Jose Saramago


Seeing

Translated from the Portuguese by Margaret Jull Costa


Translator's acknowledgments


I would like to thank Jose Saramago, Manucha Lisboa, Ben Sherriff and Silvia Morim for all their help and advice, and, in particular, my fellow Saramago translator Maartje de Kort.

For Pilar, every single day

For Manuel Vazquez Montalban, who lives on

Let's howl, said the dog

– The Book of Voices


TERRIBLE VOTING WEATHER, REMARKED THE PRESIDING OFFICER OF polling station fourteen as he snapped shut his soaked umbrella and took off the raincoat that had proved of little use to him during the breathless forty-meter dash from the place where he had parked his car to the door through which, heart pounding, he had just appeared.

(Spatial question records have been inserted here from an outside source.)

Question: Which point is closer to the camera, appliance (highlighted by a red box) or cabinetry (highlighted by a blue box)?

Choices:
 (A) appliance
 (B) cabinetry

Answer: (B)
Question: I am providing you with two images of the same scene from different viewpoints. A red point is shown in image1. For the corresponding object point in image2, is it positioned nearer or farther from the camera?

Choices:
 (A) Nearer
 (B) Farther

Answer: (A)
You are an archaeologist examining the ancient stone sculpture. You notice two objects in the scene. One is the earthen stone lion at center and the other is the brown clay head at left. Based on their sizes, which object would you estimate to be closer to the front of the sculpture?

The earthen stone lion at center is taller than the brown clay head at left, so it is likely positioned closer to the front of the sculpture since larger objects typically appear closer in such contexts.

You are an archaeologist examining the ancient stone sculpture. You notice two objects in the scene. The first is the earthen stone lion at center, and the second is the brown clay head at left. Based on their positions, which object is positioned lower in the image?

I hope I'm not the last, he said to the secretary, who was standing slightly away from the door, safe from the sheets of rain which, caught by the wind, were drenching the floor. Your deputy hasn't arrived yet, but we've still got plenty of time, said the secretary soothingly, With rain like this, it'll be a feat in itself if we all manage to get here, said the presiding officer as they went into the room where the voting would take place. He greeted, first, the poll clerks who would act as scrutineers and then the party representatives and their deputies. He was careful to address exactly the same words to all of them, not allowing his face or tone of voice to betray any political and ideological leanings of his own. A presiding officer, even of an ordinary polling station like this, should, in all circumstances, be guided by the strictest sense of independence, he should, in short, always observe decorum.

As well as the general dampness, which made an already oppressive atmosphere still muggier, for the room had only two narrow windows that looked out onto a courtyard which was gloomy even on sunny days, there was a sense of unease which, to use the vernacular expression, you could have cut with a knife.